The poem’s evocation of the nadir state is superb. It’s immensely powerful without being dramatic. The slow monosyllables of stanza one—the sense dragged over the line end from l2-l3—evoke the sheer slog of being when you are without a sense of hope or meaning. Stanza two offers us a sense of the sheer physicality of grief (or anxiety, or despair): the ‘sensous frame/… racked’. It reminds us how violently we can be hurt by life, and how our plans, dreams and hopes can be shattered in an instant (the ‘maniac scattering dust’; and we, of course, are the ‘dust’). Stanza three reeks of a loss of meaning and trust: that quiet little pun on the meaning of ‘cell’ (biology/existence as prison); the hopeless, bitter scorn of all that is human which lifts up off the page in those marvellous, loooooong repeated vowel sounds—’spring/… sting… sing’—and the way the sense of the sentence is prolonged, almost unbearably, all the way through the stanza, only to end in ‘die’. I mean, the verse does exactly what it’s talking about! How nifty is that??

The final stanza doesn’t resolve it all in an unbelievable way but simply asks to be accompanied and ‘point[ed]’ towards the ‘term of human strife’; term in the sense of a fixed or limited period. It ends up not at dawn but at least at the promise of twilight and rest which, given the state of being conjured in the rest of the poem, is achievement enough. Who wouldn’t long for accompaniment through all this, or the hope of an end to it?
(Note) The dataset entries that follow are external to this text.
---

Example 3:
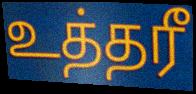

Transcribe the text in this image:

உத்தரீ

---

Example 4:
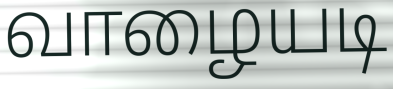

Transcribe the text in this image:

வாழையடி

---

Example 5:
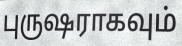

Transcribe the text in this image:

புருஷராகவும்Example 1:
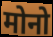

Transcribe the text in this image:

मोनो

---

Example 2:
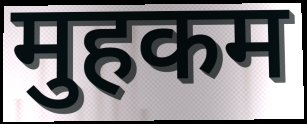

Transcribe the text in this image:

मुहकम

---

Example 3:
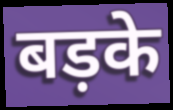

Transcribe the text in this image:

बड़के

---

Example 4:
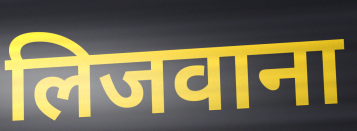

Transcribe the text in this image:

लिजवाना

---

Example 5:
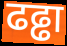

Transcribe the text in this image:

ढढ्ढा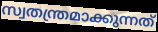
സ്വതന്ത്രമാക്കുന്നത്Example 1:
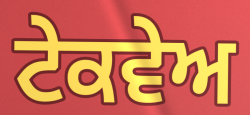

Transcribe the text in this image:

ਟੇਕਵੇਅ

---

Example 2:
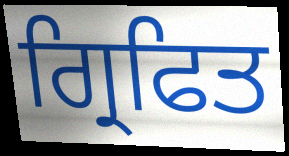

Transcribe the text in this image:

ਗ੍ਰਿਫਿਤ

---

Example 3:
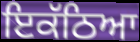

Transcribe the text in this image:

ਇਕੱਠਿਆ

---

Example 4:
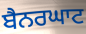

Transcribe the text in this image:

ਬੈਨਰਘਾਟ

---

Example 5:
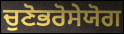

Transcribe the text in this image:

ਚੁਣੋਭਰੋਸੇਯੋਗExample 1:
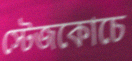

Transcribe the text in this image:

স্টেজকোচে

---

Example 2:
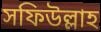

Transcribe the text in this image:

সফিউল্লাহ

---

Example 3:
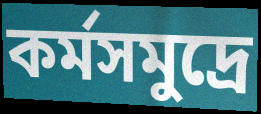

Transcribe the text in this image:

কর্মসমুদ্রে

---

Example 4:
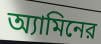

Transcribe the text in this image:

অ্যামিনের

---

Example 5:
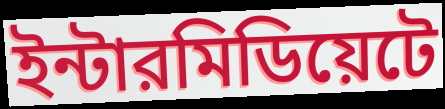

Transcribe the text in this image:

ইন্টারমিডিয়েটেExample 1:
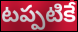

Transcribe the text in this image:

టప్పటికే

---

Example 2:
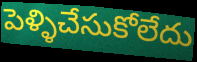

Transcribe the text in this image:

పెళ్ళిచేసుకోలేదు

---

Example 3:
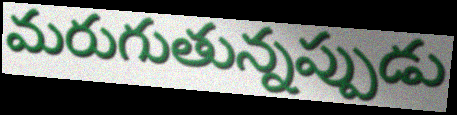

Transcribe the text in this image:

మరుగుతున్నప్పుడు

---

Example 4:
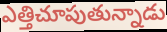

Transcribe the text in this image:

ఎత్తిచూపుతున్నాడు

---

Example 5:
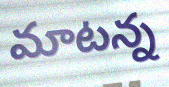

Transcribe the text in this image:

మాటన్న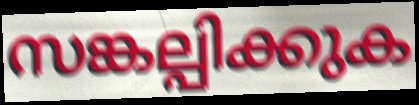
സങ്കല്പിക്കുക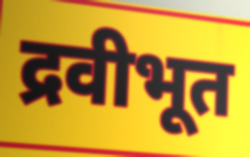
द्रवीभूतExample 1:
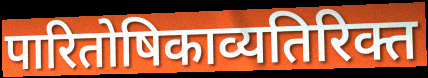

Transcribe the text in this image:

पारितोषिकाव्यतिरिक्त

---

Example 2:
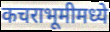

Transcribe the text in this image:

कचराभूमीमध्ये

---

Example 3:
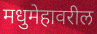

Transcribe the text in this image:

मधुमेहावरील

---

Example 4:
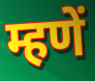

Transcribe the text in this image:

म्हणें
You may be wondering why I find this helpful. Well, there’s the whole “we read to know we’re not alone” thing. Be near me when my light is low is something I can say to myself when I need to. It accompanies me. And when I hear those words crossing my mind I’m able to recognise where I am. I can hear myself: I’m reminded that perhaps it’s time for me to be extra kind to myself. There’s something important for me in the authenticity with which the poet speaks, and the completeness with which he surrenders to (and evokes) his experience. Yes, I shiver; but I’m also reminded of the power which lies in naming and articulating. And that brings me to the other way in which I find this poem helpful: it reminds me that, if you can express what’s happening to you, then there’s some part of you, however tiny, which is not lost in or consumed by it. That’s sometimes a really good thing to remember.
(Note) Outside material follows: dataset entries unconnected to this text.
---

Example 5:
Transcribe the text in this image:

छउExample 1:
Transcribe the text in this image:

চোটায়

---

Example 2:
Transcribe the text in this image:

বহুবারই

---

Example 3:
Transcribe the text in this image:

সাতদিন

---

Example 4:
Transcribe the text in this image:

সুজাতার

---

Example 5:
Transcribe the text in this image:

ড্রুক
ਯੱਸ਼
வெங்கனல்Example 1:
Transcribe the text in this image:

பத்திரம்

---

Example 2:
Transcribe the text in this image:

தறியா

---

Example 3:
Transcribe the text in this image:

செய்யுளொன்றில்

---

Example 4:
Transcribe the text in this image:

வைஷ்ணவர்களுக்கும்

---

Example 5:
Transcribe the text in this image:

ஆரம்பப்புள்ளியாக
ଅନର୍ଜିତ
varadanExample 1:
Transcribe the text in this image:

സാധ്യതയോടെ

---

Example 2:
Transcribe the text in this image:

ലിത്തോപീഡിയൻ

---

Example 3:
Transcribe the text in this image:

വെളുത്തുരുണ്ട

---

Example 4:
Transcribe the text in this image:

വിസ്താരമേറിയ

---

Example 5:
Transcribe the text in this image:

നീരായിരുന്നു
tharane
In Mem as therapy, for writer and readers alike.

2 thoughts on “the nadir experience”
  1. Thank you so much for the poem, and for your analysis, which only adds to it for me (though I’m fascinated by what for me is the slight meaning shift in the word sensuous). You know my circumstances and this has such a strong and oddly positive resonance, yes it is helpful.
    I am going to have to explore Tennyson. In my ignorance I’ve pretty much dismissed poetry written between say 1700 and 1900 as boring and wordy (which is rich given my favourite contemporary poet). So “In Memoriam AHH” is another book to order…
    Ta

    1. oddly positive – yes! What comes to mind is that bit in Down and Out where Orwell talks about how long he has feared “going to the dogs”, and here he is at the dogs, and well, he is still being, after all. The strange relief of your feet touching the bottom. I’m so glad to know the poem has resonated with you. If I have inspired one person to read In Mem, in all the many times I have banged on about it, then I consider myself not to have lived in vain. Hurrah!